Yrvina grinned. “The today’s vid is called Life Is Beautiful. It is about a tragic era on Earth, one of their most devastating wars.” She pressed the button on her portable projector, and figures began moving inside the light-beam-encircled holo screen.

“What do you think?” Yrvina asked after the vid ended. She started loading the cupcakes into small bowls to pass to the club members. After a moment’s contemplation, she pressed a button on her drink machine for hot cacao bulbs. The hot cacao would be perfect with cupcakes.
A buzz of low conversation flowed around the room, as the women started their customary after-vid discussion.
“Serena was right. That was profound,” Agar said, serious for once in her life. “I cried in the end.

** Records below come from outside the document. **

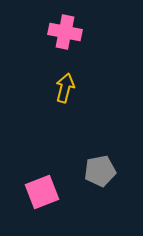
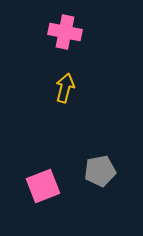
pink square: moved 1 px right, 6 px up
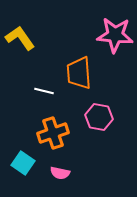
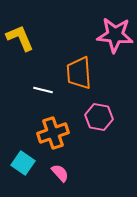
yellow L-shape: rotated 12 degrees clockwise
white line: moved 1 px left, 1 px up
pink semicircle: rotated 144 degrees counterclockwise
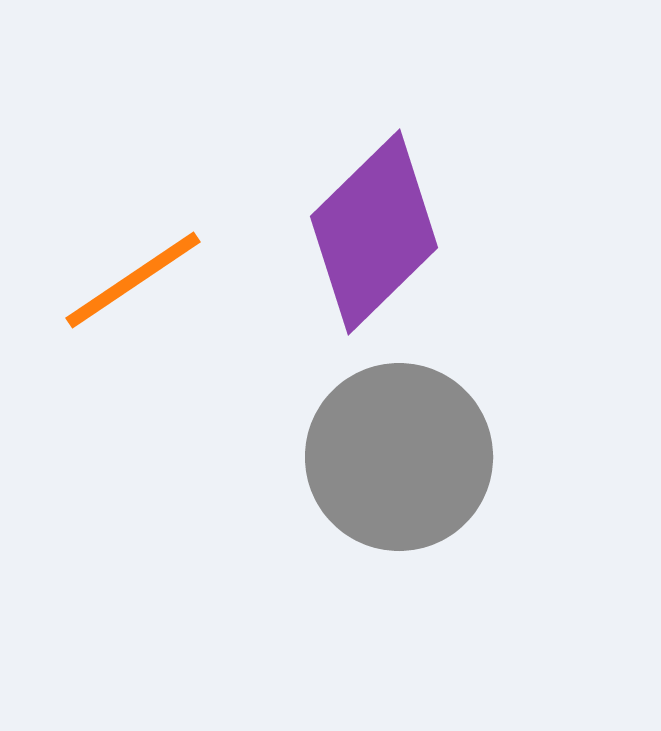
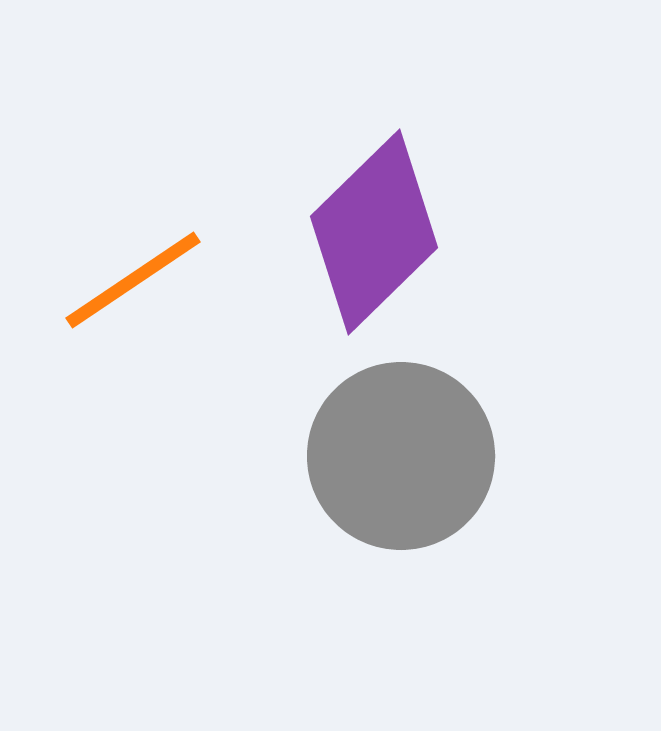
gray circle: moved 2 px right, 1 px up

I never cry.”
“I don’t understand those people,” Kaley murmured. “The hero was wonderful, but those military thugs were cruel. Why? Why would they kill some, treat them like dirt, while they celebrated others. How did they choose? They were all the same.” She frowned.
“I think it was different nations,” Serena said, but she sounded doubtful. “Like living in different geographic locations? No that can’t be true. It would be like one Martian dome warring on another. Absurd!”
“Maybe they had different philosophies?” Yrvina pondered aloud. “In the past, people waged wars on one another over that.”
“Philosophies?” Kaley shook her head. “I suppose, those soldiers’ leaders might have been like space pirates, but the pirates kill and destroy for money, not any philosophy. Were there some huge amounts of money involved in that war?”
Yrvina thought back to all the history texts she had read preparing to work on that vid as one of its animators. “I don’t remember,” she said slowly. “There must have been, but the historical accounts all talk about propaganda and the feeling of superiority of one race over another.”
“But they were all the same race,” Kaley persisted. She munched absently on her cupcake. “They even had the same skin color. I would’ve understood if their colors were different. Like ours.”
She stretched out her cerulean hand with its pearlescent nails and turned the palm slowly up and down, as if comparing it with Yrvina’s brown hands and Serena’s white ones. “Or if those terrible soldiers hated clones, like me.”
Suddenly Yrvina couldn’t breathe. Had anyone hated Kaley because she was a clone? But that wasn’t her fault. She didn’t choose how she was born. Yrvina wanted to hurt those theoretical creeps, to tear them to pieces. Nobody should be unkind to Kaley. Yrvina took a deep, shuddering breath to calm down.
Kaley was still talking. “I’m glad I don’t live in those times on Earth. It is much better here and now. I love Mars. Nobody is killing us because we are blue.” Her laughter tinkled. “My life is good here. I’ve got all the citizen benefits. Everybody is kind and friendly. I have a great job – I’m a fashion designer. People come to the boutique to buy my clothes. And everyone tries to say something welcoming.” Tears sparkled under her pink eyelashes.
“Do you miss home?” Yrvina whispered before she could silence her unruly tongue.
“Yes,” Kaley said simply. She didn’t take offense. “I try not to focus on it. It’s gone; no point to get upset. Sometimes, I think if only my creche sisters and brothers had survived that explosion, it would’ve been simply perfect. But I’m making new friends. All the different people of Mars. White skin.” She nodded at Serena. “Brown skin.” She inclined her head towards Yrvine. “And every color in between. My life is beautiful.”
Yrvina forcibly banished her morbid mood. “I’m glad you’re settling in well. Did you design your own clothes?”
“Yes.” Kaley’s lips curled.
“I love it. Could you make me something like that? In red and gold?”
“Of course.” Kaley’s smile was incandescent. “Come to my boutique for the measurements.”
Tagline: Even after a tragedy, life could be beautiful.